-- Task --
Copy the lines from the first one through the line with "rows swapped: C.", keeping every character the same.

== Listed entries

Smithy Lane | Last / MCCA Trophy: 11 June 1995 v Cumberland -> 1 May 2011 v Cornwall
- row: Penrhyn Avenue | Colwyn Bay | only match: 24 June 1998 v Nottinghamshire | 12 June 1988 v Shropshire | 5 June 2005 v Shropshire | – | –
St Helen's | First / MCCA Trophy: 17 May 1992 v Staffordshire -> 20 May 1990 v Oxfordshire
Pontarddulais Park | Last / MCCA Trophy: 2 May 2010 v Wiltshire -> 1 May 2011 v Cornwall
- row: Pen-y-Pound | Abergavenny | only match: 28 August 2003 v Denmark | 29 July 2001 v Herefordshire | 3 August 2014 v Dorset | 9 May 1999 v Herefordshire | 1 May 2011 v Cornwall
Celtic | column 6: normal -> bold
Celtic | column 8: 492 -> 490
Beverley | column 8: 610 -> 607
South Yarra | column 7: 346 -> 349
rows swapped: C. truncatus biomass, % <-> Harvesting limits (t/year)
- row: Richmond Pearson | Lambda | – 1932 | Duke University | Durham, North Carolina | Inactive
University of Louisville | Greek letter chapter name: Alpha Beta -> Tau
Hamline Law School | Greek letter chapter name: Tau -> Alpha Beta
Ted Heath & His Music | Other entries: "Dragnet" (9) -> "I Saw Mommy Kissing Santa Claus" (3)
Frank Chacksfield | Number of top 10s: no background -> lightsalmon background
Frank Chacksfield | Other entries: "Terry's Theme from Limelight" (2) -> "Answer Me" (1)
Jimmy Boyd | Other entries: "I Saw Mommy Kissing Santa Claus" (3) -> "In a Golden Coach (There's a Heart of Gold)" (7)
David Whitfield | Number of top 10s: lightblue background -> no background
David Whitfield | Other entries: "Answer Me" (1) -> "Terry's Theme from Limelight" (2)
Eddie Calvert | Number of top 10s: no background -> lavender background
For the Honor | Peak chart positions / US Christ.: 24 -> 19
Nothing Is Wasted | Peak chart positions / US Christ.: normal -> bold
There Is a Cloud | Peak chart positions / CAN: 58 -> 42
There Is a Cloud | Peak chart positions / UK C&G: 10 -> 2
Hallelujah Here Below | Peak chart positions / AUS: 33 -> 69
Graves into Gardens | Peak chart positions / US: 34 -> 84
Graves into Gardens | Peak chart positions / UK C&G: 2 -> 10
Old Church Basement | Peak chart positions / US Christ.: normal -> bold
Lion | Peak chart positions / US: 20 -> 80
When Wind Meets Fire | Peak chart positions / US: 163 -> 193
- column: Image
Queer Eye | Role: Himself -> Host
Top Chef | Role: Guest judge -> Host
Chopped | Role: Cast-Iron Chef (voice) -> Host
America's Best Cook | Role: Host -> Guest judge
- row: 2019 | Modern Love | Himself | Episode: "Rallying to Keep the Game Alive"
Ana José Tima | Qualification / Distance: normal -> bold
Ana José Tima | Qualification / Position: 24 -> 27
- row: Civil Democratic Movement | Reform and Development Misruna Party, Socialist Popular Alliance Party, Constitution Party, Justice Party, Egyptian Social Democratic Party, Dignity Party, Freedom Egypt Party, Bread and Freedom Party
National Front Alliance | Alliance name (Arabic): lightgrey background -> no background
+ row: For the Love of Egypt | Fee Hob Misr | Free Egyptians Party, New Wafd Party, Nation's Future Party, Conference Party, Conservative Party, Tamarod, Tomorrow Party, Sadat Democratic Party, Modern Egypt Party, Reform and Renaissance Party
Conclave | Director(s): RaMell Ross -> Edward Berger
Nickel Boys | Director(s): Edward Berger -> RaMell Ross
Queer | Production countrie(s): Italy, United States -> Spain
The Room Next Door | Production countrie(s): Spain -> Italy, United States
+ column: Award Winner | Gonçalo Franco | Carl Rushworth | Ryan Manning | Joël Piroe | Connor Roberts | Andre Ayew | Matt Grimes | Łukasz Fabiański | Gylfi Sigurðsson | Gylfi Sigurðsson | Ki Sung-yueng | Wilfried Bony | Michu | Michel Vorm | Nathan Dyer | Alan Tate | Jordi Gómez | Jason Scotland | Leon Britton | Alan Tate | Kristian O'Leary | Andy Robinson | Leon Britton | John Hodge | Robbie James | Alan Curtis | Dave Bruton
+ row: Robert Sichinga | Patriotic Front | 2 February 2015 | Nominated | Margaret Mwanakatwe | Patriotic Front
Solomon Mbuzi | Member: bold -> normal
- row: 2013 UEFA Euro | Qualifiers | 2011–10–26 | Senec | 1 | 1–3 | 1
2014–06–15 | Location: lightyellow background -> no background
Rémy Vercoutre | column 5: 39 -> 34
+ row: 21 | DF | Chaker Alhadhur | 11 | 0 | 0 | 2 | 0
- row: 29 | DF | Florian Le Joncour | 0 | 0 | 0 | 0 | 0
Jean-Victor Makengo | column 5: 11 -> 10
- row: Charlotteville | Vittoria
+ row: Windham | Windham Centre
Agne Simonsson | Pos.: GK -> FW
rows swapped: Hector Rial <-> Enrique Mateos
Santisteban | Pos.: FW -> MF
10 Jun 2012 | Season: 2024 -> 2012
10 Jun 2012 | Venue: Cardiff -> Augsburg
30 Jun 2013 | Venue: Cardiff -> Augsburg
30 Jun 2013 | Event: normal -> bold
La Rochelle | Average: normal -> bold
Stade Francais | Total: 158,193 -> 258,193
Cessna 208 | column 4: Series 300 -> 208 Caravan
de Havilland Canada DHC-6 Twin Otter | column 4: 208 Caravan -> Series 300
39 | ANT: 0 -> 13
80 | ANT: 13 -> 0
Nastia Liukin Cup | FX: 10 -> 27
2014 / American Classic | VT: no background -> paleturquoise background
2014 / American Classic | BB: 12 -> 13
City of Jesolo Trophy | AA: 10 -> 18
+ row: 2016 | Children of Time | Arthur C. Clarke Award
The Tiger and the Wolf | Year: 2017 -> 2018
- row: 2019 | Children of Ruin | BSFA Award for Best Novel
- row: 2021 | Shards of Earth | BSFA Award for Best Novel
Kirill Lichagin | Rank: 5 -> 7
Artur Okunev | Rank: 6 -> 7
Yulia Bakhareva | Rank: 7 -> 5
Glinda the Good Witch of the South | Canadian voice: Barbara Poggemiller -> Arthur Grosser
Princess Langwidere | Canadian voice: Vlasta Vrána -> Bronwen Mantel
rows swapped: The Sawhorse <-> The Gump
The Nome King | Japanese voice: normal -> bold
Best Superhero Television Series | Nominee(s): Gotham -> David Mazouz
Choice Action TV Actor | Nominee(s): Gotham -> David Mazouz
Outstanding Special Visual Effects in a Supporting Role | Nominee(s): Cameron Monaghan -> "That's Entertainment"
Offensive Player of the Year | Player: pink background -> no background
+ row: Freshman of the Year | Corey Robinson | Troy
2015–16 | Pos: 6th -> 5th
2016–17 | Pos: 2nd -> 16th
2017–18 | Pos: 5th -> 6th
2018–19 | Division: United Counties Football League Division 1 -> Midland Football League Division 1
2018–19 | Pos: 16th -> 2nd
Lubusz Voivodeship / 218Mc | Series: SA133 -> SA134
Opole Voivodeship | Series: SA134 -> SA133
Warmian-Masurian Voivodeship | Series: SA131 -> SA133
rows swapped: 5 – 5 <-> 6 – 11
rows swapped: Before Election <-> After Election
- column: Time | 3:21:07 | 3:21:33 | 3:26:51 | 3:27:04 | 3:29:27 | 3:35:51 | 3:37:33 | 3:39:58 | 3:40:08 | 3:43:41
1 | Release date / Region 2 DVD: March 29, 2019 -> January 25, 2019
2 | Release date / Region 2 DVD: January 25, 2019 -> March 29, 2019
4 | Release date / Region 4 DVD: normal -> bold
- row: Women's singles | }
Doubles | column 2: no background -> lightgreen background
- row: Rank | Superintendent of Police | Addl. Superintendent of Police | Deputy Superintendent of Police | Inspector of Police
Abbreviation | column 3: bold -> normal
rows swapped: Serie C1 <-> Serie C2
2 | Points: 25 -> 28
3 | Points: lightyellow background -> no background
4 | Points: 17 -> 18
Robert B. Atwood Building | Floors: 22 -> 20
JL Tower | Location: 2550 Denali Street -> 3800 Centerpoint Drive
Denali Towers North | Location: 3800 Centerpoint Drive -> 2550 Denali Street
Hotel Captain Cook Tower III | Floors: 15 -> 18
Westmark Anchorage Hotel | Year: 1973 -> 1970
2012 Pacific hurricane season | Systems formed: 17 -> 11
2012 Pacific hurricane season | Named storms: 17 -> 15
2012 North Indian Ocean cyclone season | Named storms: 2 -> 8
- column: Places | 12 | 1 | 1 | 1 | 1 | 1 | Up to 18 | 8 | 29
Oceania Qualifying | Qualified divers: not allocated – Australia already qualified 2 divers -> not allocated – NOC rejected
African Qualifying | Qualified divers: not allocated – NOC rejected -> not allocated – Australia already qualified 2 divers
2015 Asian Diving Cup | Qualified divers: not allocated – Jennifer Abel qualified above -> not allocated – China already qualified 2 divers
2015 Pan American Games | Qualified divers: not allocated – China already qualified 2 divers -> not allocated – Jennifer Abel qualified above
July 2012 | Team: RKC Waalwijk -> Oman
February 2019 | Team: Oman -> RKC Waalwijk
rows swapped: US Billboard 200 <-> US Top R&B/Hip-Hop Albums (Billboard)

====

-- Exercise output --
Smithy Lane | Last / MCCA Trophy: 11 June 1995 v Cumberland -> 1 May 2011 v Cornwall
- row: Penrhyn Avenue | Colwyn Bay | only match: 24 June 1998 v Nottinghamshire | 12 June 1988 v Shropshire | 5 June 2005 v Shropshire | – | –
St Helen's | First / MCCA Trophy: 17 May 1992 v Staffordshire -> 20 May 1990 v Oxfordshire
Pontarddulais Park | Last / MCCA Trophy: 2 May 2010 v Wiltshire -> 1 May 2011 v Cornwall
- row: Pen-y-Pound | Abergavenny | only match: 28 August 2003 v Denmark | 29 July 2001 v Herefordshire | 3 August 2014 v Dorset | 9 May 1999 v Herefordshire | 1 May 2011 v Cornwall
Celtic | column 6: normal -> bold
Celtic | column 8: 492 -> 490
Beverley | column 8: 610 -> 607
South Yarra | column 7: 346 -> 349
rows swapped: C. truncatus biomass, % <-> Harvesting limits (t/year)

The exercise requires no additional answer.